Work item: In your reply, repeat the full listing exactly and leave each picture out.

Material provided:
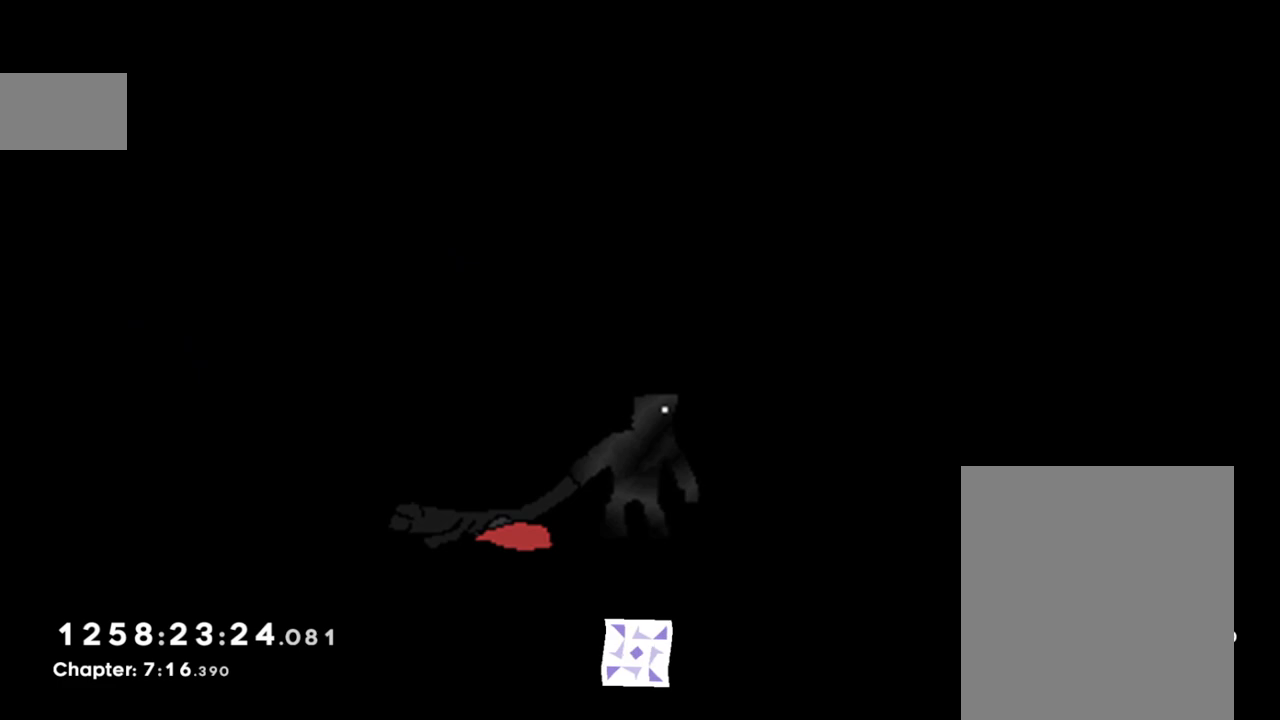
Gameplay with a controller (Nintendo layout); each line is a JSON object with the inputs held at the frame after it. "events" lists button and stick changes between this image and that frame as [ms after this image, input, new state], when the widget could be followed in between. Not read: HOME L1 L3 R1 R3 SELECT.
{"buttons": [], "left_stick": "center", "right_stick": "center", "events": [[133, "A", "down"], [250, "A", "up"], [317, "A", "down"], [433, "A", "up"]]}
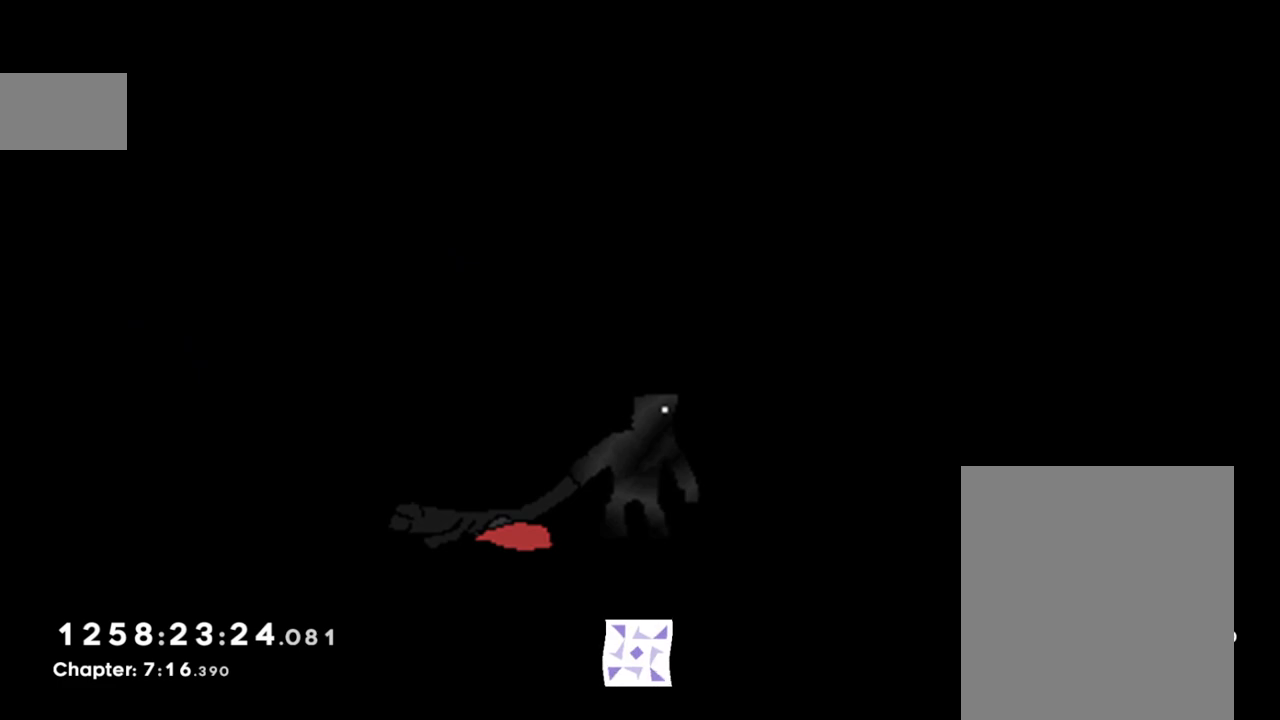
{"buttons": [], "left_stick": "center", "right_stick": "center", "events": [[33, "A", "down"], [100, "A", "up"], [183, "A", "down"], [283, "A", "up"]]}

Reply to the task:
Gameplay with a controller (Nintendo layout); each line is a JSON object with the inputs held at the frame after it. "events" lists button and stick changes between this image and that frame as [ms after this image, input, new state], when the widget could be followed in between. Not read: HOME L1 L3 R1 R3 SELECT.
{"buttons": [], "left_stick": "center", "right_stick": "center", "events": [[133, "A", "down"], [250, "A", "up"], [317, "A", "down"], [433, "A", "up"]]}
{"buttons": [], "left_stick": "center", "right_stick": "center", "events": [[33, "A", "down"], [100, "A", "up"], [183, "A", "down"], [283, "A", "up"]]}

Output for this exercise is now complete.